磐田はさらに冷汗が流れるのを感じだ。やはり、ただの犯罪組織ではないようだ。
(使い捨ての道具、なんだろうな)
磐田は気性と協調性の無さから社会からドロップアウトしたが、頭は回るほうだった。自分達の立場、相手の大きさ、そして取るべき行動は理解している。
「それと君らに渡している金銭は、我々からしたらハシタ金だ。その程度でアレが手に入るなら安い投資だ。彼女が何者かは知っているのだろう? 逆に言えば、安い投資しかしない程度の価値しかないがね」
「白金のウィザード。たいした技術者だって話だが、その程度ならごまんと居るだろう?」
「彼女の偉業は知っているかね?」
「あー。良く解らなかったが、ネットの渋滞を解消したとか何とか……」
どれが偉業なのかは判らなかったが、検索していたときに出てきた判り易い記事の記憶を辿る。正直、技術者でもなく専門知識もろくに無い磐田には、理解できない世界の話だった。

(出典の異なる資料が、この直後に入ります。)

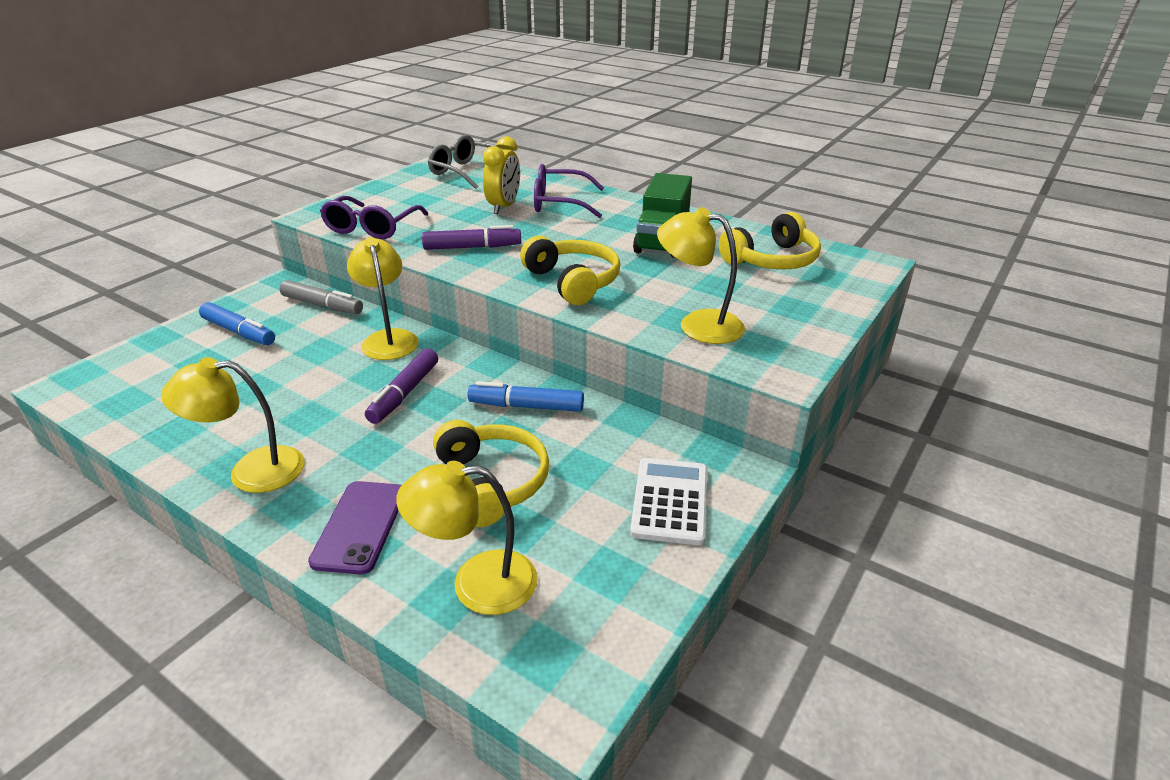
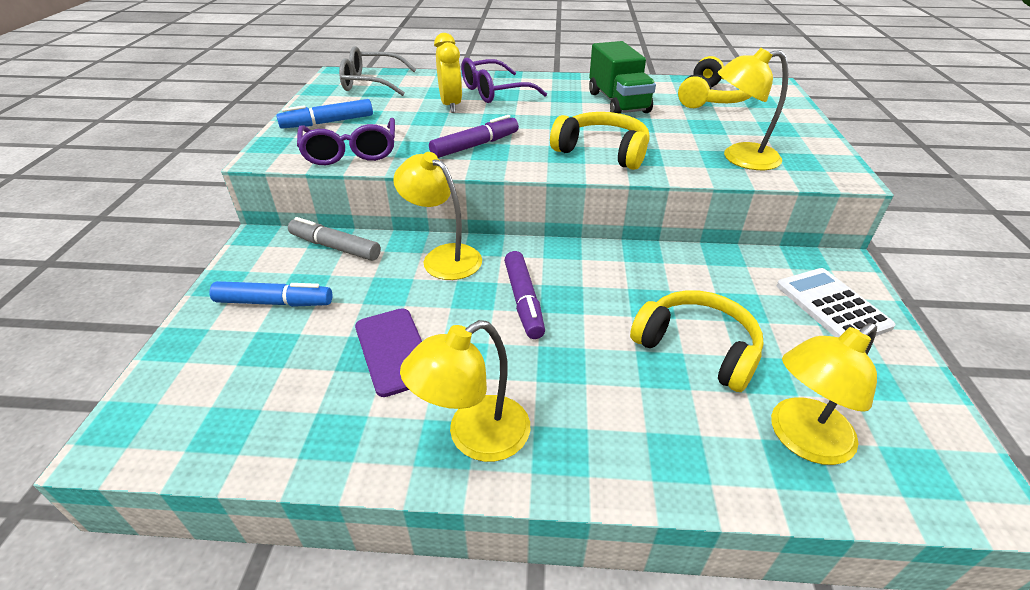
camera: 30 degrees left, 5 degrees up
grey marker [280,280,363,314] -> grey marker turned 150 degrees counterclockwise [288,217,381,261]
purple phone [308,481,402,574] -> purple phone moved to [355,308,422,397]
blue marker [467,381,584,412] -> blue marker moved to [276,99,373,128]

「そうだ。彼女のプログラムを通信機器が採用するだけで、通信効率が数倍から一万倍にまで向上する。複数の機器のプログラムが連携してコンフリクトを回避し、情報の流れを制御しているからだが、大規模になればなるほど効率化されるシステムは、公開されているプログラムからは理解できない。それは彼女の脳内だけにあるブラックボックスだ」
「……えー、あー、良くわらなねぇが、情報の流れが自由に弄れたら、悪いことが出来そうだな」
磐田がどうにか搾り出した言葉に、男は薄気味悪い笑みを浮かべた。
汗が顔を流れていくのが判った。暗めなのでこの距離だとわからないだろうが。
「今日は良くしゃべるねぇ」
精一杯の返しだ。声が裏返りそうなのを、どうにか自制できた。
「聞いたのはそちらだろう」
今度こそスーツの男は立ちあがった。
「……警察にチクるかもしれんぜ?」
「構わんよ。我々には届かない。君らが捕まるだけだ」
安い挑発だが、やはり軽くかわされた。男はそのまま闇に消えて行く。
磐田はしばらく空を見上げていた。曇った夜空はただ真っ暗だった。それから置かれていた封筒を手に取る。
その手はまだ震えていた。
相手がでかすぎる故に感じる無言の圧力。こちらが蝶を食う蟷螂なら、相手はマッコウクジラだ。世界が違いすぎる。磐田はそれを肌で感じ取っていた。
(成功しようが失敗しようが、それっきりで終わってくれればありがたいがな)
封筒をポケットに突っ込むと、震えを誤魔化すようにフラフラと歩き出した。しかし冷汗はまだ引いていなかった。